1982: In January, Casey appoints Gates deputy director for the Intelligence Directorate. He promptly informs the analysts under him that he wants their "best estimates", but begins to keep a "scorecard" of favored analysts that influences promotions. "A little Napoleon," one analyst calls him.

"It was well known among analysts at the time," wrote former Soviet affairs officer Jennifer Glaudemans, "that we would have a hard time getting Gates to sign off on analyses that did not fit his ideological preconceptions." Added Thomas Polgar, an agency veteran who returned as a consultant in the 1980s, "You never heard about a Gates position that differed from Casey's. Either he sincerely believed in Casey's ideology or he catered to it."

Casey asks Gates for a new National Intelligence Estimate on "Soviet support for international terrorism" and also "how far ... the Soviet Union would go in its support for leftists in Central America". It is the beginning of what one analyst will call "slanted studies all over the place". Commented Glaudemans: "I heard terms such as 'soft on the Soviets' and 'Soviet apologist' thrown in certain people's direction."

Gates begins "astutely" (as Time magazine would later put it) cultivating vice president George H W Bush. He takes special pains to brief Bush personally and offers quiet personal briefings to his staff as well, which is otherwise in essence ignored by the Reagan White House.

Late in the year, Gates issues a report that leftist rebels in El Salvador depend "largely" on Sandinista arms, citing as evidence a Nicaraguan customs officer who allowed a Volkswagen allegedly carrying such arms to cross into Honduras. "It was a laughable document," says David MacMichael, former senior estimates officer for Latin America.

1983: Casey names Gates as chairman of the National Intelligence Council that oversees the preparation of all National Intelligence Estimates. Though the CIA put such documents together, intelligence analysts at the Pentagon and the State Department traditionally inserted footnotes of dissent. Now, they are suddenly prevented from doing so. "This false unanimity was no accident," comments a former ranking State Department official. "It was the personal creation of Mr Gates."

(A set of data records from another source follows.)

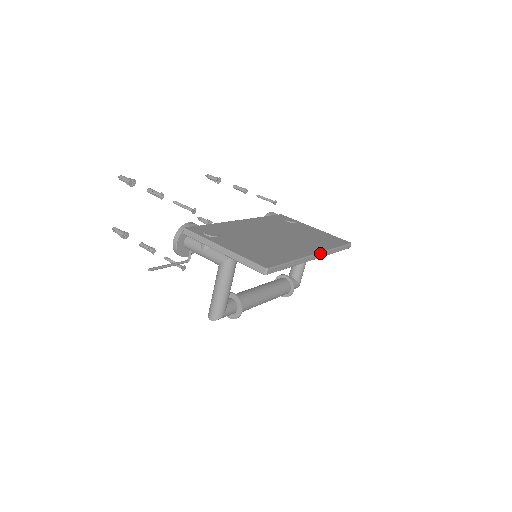
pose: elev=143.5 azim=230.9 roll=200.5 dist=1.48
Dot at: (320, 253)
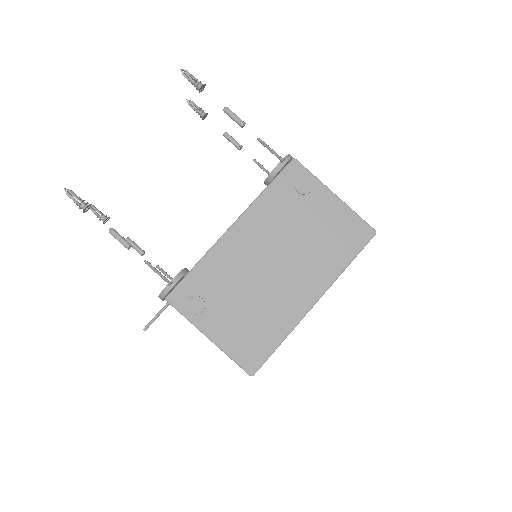
Dot at: (322, 295)
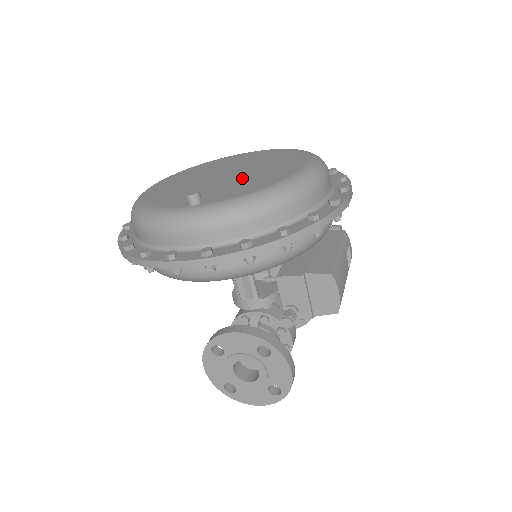
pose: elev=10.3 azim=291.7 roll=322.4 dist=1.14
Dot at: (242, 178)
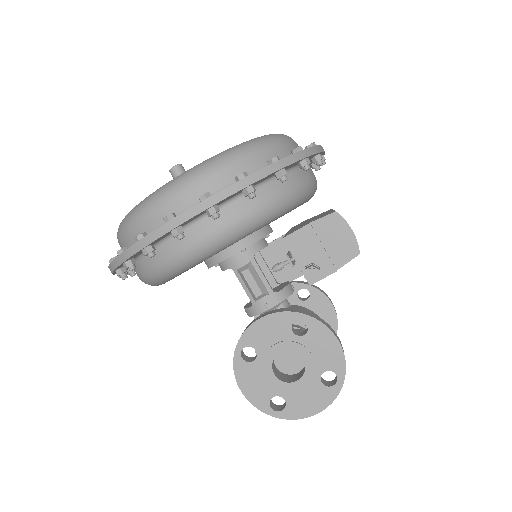
Dot at: occluded
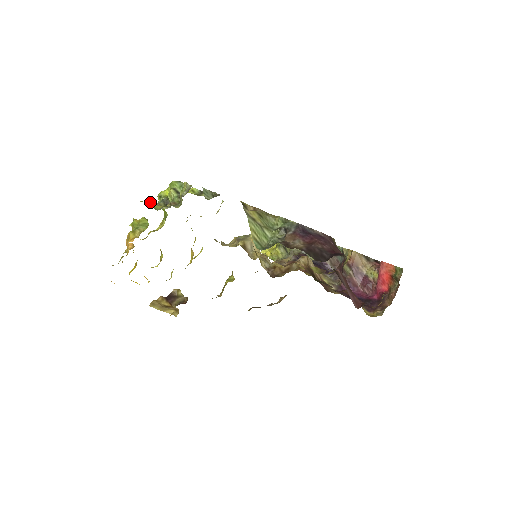
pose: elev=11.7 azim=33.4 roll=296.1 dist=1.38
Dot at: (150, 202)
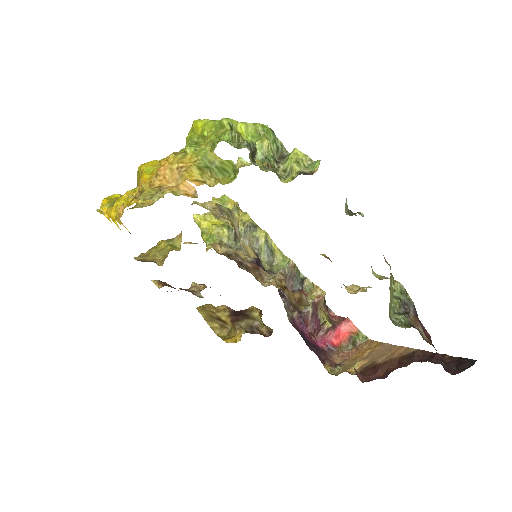
Dot at: occluded
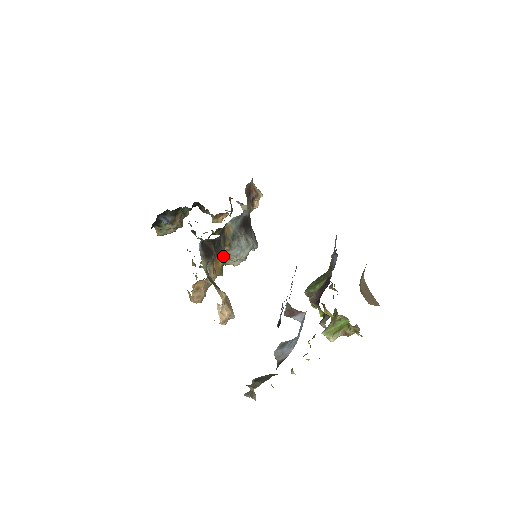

1984: On December 14, Gates writes Casey a five-page policy memo, arguing that the "Soviets and Cubans are turning Nicaragua into an armed camp with military forces far beyond its defensive needs and in a position to intimidate and coerce its neighbors ... the only way we can prevent disaster in Central America is to acknowledge openly ... that the existence of a Marxist-Leninist regime in Nicaragua closely aligned with the Soviet Union and Cuba is unacceptable to the United States, and that the US will do everything in its power short of invasion to put that regime out." This is an unprecedented step for a deputy for intelligence.

Without US aid the Nicaraguan Contra rebels will not survive, Gates argues, but the US should also break relations with Managua, impose sanctions and a quarantine, set up and recognize a government-in-exile, and launch "air strikes to destroy a considerable portion of Nicaragua's military buildup". He is recommending "hard measures", he tells Casey; it's time to "stop fooling ourselves".

Gates will later claim that he never shared Casey's hawkish convictions or priorities regarding Nicaragua. "For reasons I never fully comprehended," he wrote in his memoir, "Bill Casey became obsessed with Central America."

1982-85 (the Middle East and Afghanistan): The Bir bombing in March 1985 is part of a grim sequence of events most Americans never acknowledge. Gates knows it all intimately.

In September 1982 - despite US diplomatic pledges that its peacekeeping marines would protect civilian innocents while Palestinian Liberation Organization forces made a negotiated exit from Lebanon - the marines are suddenly withdrawn and Israeli-backed Lebanese forces massacre more than 600 unarmed people (mostly women, children, and the elderly) in the Sabra and Shatila refugee camps. Even American officials later call the withdrawal "treacherous" and "criminal".